Download commercial version at https://ip2location.com/download?code=PX11IPV6
Extract out the IP2PROXY-IPV6-PROXYTYPE-COUNTRY-REGION-CITY-ISP-DOMAIN-USAGETYPE-ASN-LASTSEEN-THREAT-RESIDENTIAL-PROVIDER.CSV file from the downloaded zipped file and store in the /mydata folder (our example, yours may differ).
Important Note
We will not cover the installation of Cassandra or PHP in this guide. We will assume you have already setup Cassandra and PHP on the localhost and are using PHP via Apache (also on the localhost). For this example, we are using a Debian machine.

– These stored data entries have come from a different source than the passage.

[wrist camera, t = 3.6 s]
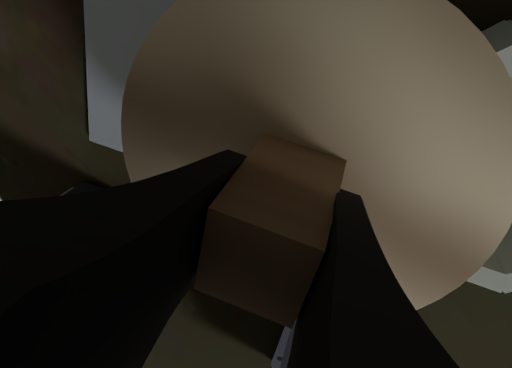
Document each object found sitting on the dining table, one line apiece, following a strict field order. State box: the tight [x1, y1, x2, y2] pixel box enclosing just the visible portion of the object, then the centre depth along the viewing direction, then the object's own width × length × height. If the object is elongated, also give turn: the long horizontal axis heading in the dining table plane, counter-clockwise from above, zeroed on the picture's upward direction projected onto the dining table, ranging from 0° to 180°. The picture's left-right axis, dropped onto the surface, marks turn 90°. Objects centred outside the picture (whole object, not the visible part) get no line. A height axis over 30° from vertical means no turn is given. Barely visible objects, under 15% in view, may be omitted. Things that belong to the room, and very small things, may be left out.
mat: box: [84, 0, 177, 152], centre depth 20 cm, size 14×14×1 cm
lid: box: [121, 0, 512, 329], centre depth 10 cm, size 12×12×5 cm
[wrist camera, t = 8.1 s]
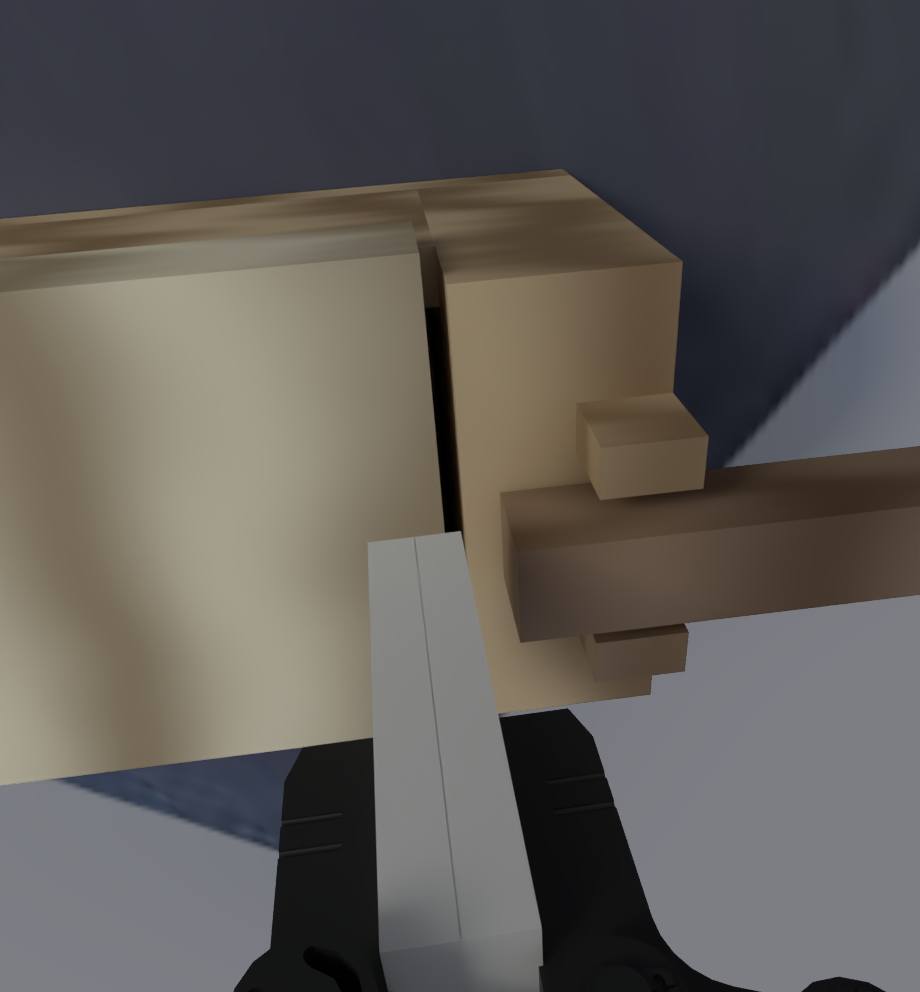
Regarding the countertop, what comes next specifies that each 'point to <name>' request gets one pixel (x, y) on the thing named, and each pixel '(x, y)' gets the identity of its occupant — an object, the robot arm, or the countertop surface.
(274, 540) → the lid
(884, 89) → the countertop surface
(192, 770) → the countertop surface
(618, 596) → the bar
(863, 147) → the countertop surface
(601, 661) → the toolbox
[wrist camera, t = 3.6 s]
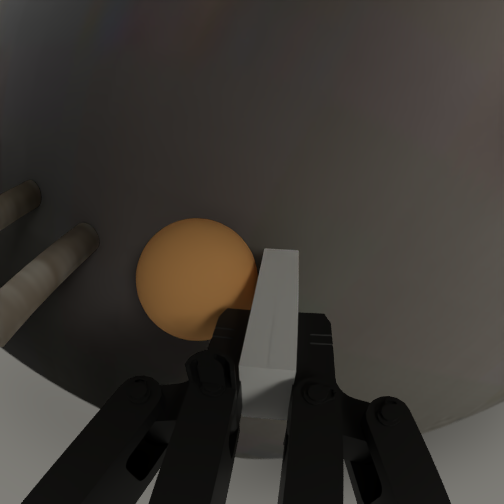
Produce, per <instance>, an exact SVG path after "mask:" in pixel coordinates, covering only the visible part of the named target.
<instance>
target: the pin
mask: <svg viewBox="0 0 504 504" xmlns="http://www.w3.org/2000/svg"><path fill="white" fill-rule="evenodd" d="M40 203H41V193H40V189H39V187H38V185H37V184H36V183H35V182H34V181H32V180H28V181H26V182H24V183H22V184H20V185H18V186H16V187H14V188H12V189H10V190H8V191H6V192H4V193H2V194H0V231H1V230H3V229H4V228H5V227H7V226H8V225H10V224H11V223H13V222H15V221H16V220H18V219H19V218H21V217H22V216H24V215H25V214H27V213H29V212H30V211H32V210H33V209H35V208H37V207H38V206H39V205H40Z"/></svg>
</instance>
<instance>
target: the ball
mask: <svg viewBox="0 0 504 504" xmlns="http://www.w3.org/2000/svg"><path fill="white" fill-rule="evenodd" d="M257 281H258V273H257V267H256V263H255V260H254V257H253V255H252V252H251V251H250V249H249V247H248V246H247V244H246V243H245V242H244V240H243V239H242V238H241V237H240V236H239V235H238V234H237V233H236V232H234V231H233V230H232V229H230V228H229V227H227V226H225V225H223V224H221V223H219V222H216V221H213V220H209V219H201V218H190V219H184V220H180V221H177V222H174V223H172V224H170V225H168V226H166V227H164V228H163V229H161V230H160V231H159V232H157V233H156V234H155V235H154V236H153V237H152V238H151V239H150V240H149V242H148V243H147V245H146V246H145V248H144V250H143V251H142V253H141V256H140V259H139V262H138V265H137V270H136V287H137V292H138V297H139V300H140V302H141V304H142V307H143V309H144V310H145V312H146V313H147V315H148V316H149V318H150V319H151V320H152V321H153V322H154V323H155V324H156V325H157V326H158V327H159V328H161V329H162V330H163V331H165V332H167V333H169V334H171V335H173V336H175V337H178V338H180V339H185V340H192V341H204V340H210V339H211V338H212V335H213V332H214V329H215V326H216V323H217V321H218V318H219V316H220V315H221V314H222V313H223V312H224V311H225V310H226V309H227V308H233V309H245V310H250V309H251V307H252V304H253V299H254V294H255V290H256V285H257Z"/></svg>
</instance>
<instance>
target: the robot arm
mask: <svg viewBox="0 0 504 504" xmlns="http://www.w3.org/2000/svg"><path fill="white" fill-rule="evenodd" d="M298 292H299V250H285V249H268V248H264V253H263V257H262V262H261V267H260V271H259V276H258V281H257V285H256V290H255V294H254V299H253V304H252V308H251V310H245V309H233V308H227V309H226V310H225V311H224V312H223V313H222V314H221V315H220V316H219V318H218V321H217V323H216V326H215V329H214V332H213V335H212V338H211V341H210V344H209V347H208V350H205V351H201V352H198V353H196V354H194V355H193V356H191V357H190V358H189V359H188V361H187V362H186V364H185V367H186V371H187V375H188V378H189V381H187V382H184V383H180V384H172V385H159V383H158V382H157V381H156V380H154V379H153V378H151V377H147V376H135V377H133V378H130V379H128V380H127V381H125V382H124V383H123V384H122V385H121V386H120V387H119V388H118V390H117V391H116V392H115V393H114V394H113V395H112V396H111V398H110V399H109V400H108V401H107V402H106V403H105V405H104V406H103V407H102V408H101V409H100V410H99V412H98V413H97V414H96V415H95V416H94V418H93V419H92V420H91V421H90V422H89V423H88V424H87V426H86V427H85V428H84V429H83V430H82V431H81V433H80V434H79V435H78V436H77V437H76V439H75V440H74V441H73V442H72V443H71V444H70V446H69V447H68V448H67V449H66V450H65V451H64V453H63V454H62V455H61V456H60V458H59V459H58V460H57V461H56V462H55V463H54V464H53V466H52V467H51V468H50V469H49V471H48V472H47V473H46V474H45V475H44V476H43V478H42V479H41V480H40V481H39V483H38V484H37V485H36V486H35V487H34V488H33V490H32V491H31V492H30V493H29V494H28V496H27V497H26V498H25V499H24V500H23V502H22V503H21V504H136V502H137V500H138V499H139V498H140V496H141V495H142V494H143V492H144V491H145V489H146V488H147V486H148V485H149V483H150V482H151V481H152V479H153V478H154V476H155V475H156V473H157V472H158V470H159V469H160V471H159V474H158V477H157V480H156V483H155V486H154V489H153V492H152V495H151V498H150V501H149V504H225V502H226V498H227V493H228V488H229V483H230V478H231V473H232V468H233V463H234V458H235V453H236V448H237V443H238V438H239V433H240V426H239V423H240V418H241V413H242V416H245V417H254V418H264V419H276V420H287V428H286V434H285V439H284V444H283V445H284V452H283V463H282V471H281V480H280V489H279V496H278V504H343V459H344V460H345V464H346V467H347V470H348V474H349V477H350V480H351V484H352V487H353V491H354V494H355V497H356V501H357V504H451V503H450V500H449V497H448V495H447V493H446V490H445V488H444V485H443V483H442V480H441V478H440V476H439V473H438V471H437V469H436V466H435V464H434V462H433V460H432V457H431V455H430V453H429V451H428V448H427V446H426V444H425V442H424V439H423V437H422V435H421V433H420V431H419V429H418V427H417V425H416V422H415V420H414V418H413V416H412V414H411V412H410V410H409V408H408V407H407V406H406V404H405V403H404V402H402V401H401V400H399V399H398V398H395V397H390V396H385V397H379V398H377V399H375V400H373V401H372V402H371V403H369V402H365V401H361V400H358V399H354V398H352V397H349V396H348V395H346V394H345V393H343V392H342V390H341V389H340V388H339V387H338V385H337V383H336V379H335V367H334V354H333V346H332V344H333V342H332V331H331V323H330V322H329V320H328V319H327V317H326V316H325V314H317V313H299V312H298ZM160 467H161V468H160Z"/></svg>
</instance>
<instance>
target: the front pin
mask: <svg viewBox="0 0 504 504" xmlns="http://www.w3.org/2000/svg"><path fill="white" fill-rule="evenodd" d="M98 246H99V237H98V234H97V232H96V231H95V229H94V228H93V227H92V226H91V225H89V224H87V223H80V224H78V225H77V226H75V227H74V228H73V229H71V230H70V231H69V232H67V233H66V234H65V235H63V236H62V237H61V238H60V239H58V240H57V241H56V242H54V243H53V244H52V245H51V246H49V247H48V248H47V249H46V250H44V251H43V252H42V253H41V254H39V255H38V256H37V257H36V258H35V259H33V260H32V261H31V262H30V263H29V264H27V265H26V266H25V267H24V268H23V269H22V270H21V271H19V272H18V273H17V274H16V275H15V276H14V277H13V278H11V279H10V280H9V281H8V282H7V283H6V284H5V285H4V286H3V287H2V288H1V289H0V347H4V346H5V345H6V343H7V342H8V341H9V340H10V339H11V337H12V336H13V335H14V334H15V333H16V332H17V330H18V329H19V328H20V327H21V326H22V325H23V324H24V322H25V321H26V320H27V319H28V318H29V317H30V316H31V315H32V314H33V312H34V311H35V310H36V309H37V308H38V307H39V306H40V305H41V304H42V303H43V302H44V301H45V300H46V299H47V298H48V296H49V295H50V294H51V293H52V292H53V291H54V290H55V289H56V288H57V287H58V286H59V285H60V284H61V283H62V282H63V281H64V280H65V279H66V278H67V277H68V276H69V275H70V274H71V273H72V272H73V271H74V270H75V269H76V268H77V267H79V266H80V265H81V264H82V263H83V262H84V261H85V260H86V259H87V258H88V257H89V256H90V255H91V254H92V253H93V252H94V251H96V250H97V248H98Z"/></svg>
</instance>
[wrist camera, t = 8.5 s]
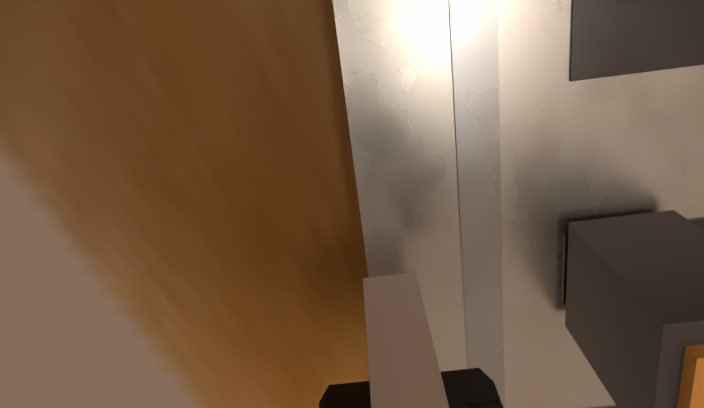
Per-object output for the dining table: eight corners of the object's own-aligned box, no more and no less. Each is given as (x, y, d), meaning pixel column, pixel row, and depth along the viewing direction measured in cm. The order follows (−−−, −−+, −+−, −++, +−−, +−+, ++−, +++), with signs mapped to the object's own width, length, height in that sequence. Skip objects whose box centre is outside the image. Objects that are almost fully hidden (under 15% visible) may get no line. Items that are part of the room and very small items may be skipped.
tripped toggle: (568, 222, 16) (675, 337, 11) (673, 209, 15) (831, 320, 10) (565, 325, 17) (657, 469, 12) (661, 314, 17) (795, 456, 12)
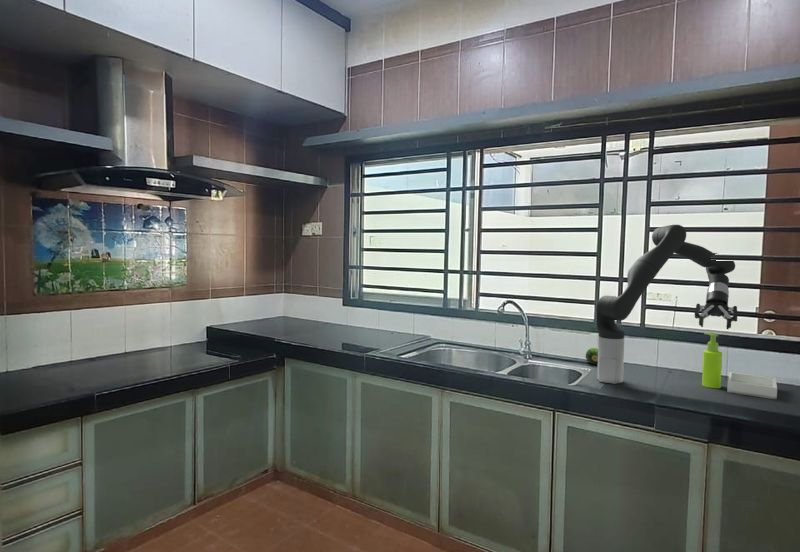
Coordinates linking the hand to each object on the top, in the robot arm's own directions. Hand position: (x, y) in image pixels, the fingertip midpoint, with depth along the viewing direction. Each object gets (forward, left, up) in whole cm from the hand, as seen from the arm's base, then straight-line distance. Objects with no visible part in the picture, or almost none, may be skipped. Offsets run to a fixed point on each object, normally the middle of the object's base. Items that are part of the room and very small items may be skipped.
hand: (714, 326), depth 187 cm
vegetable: (+3, +46, -21) cm, 51 cm away
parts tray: (-10, -12, -21) cm, 26 cm away
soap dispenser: (-12, 0, -21) cm, 24 cm away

You will also need to install the PHP Cassandra driver from https://pecl.php.net/package/cassandra
Pre-process the CSV data
Before we import the CSV data, we have to insert a dummy column into the data for the partition key. As we will be performing an ordered search, all of the rows will have the same partition key.
In Bash, run the following command to prefix every row in the CSV file with the dummy column and output the results into a new CSV file.
cat /mydata/IP2PROXY-IPV6-PROXYTYPE-COUNTRY-REGION-CITY-ISP-DOMAIN-USAGETYPE-ASN-LASTSEEN-THREAT-RESIDENTIAL-PROVIDER.CSV | awk 'BEGIN { FS=OFS="\",\""; } { $1 = substr($1, 2); $1 = sprintf("%40s", $1); gsub(/ /, "0", $1); $2 = sprintf("%40s", $2); gsub(/ /, "0", $2); printf("\"px11ipv6\",\""); print; }' > /mydata/IP2PROXY-IPV6-PROXYTYPE-COUNTRY-REGION-CITY-ISP-DOMAIN-USAGETYPE-ASN-LASTSEEN-THREAT-RESIDENTIAL-PROVIDER.CSV2
Importing the CSV data into Cassandra
In the cqlsh, run the following command to create the keyspace (equivalent of a database).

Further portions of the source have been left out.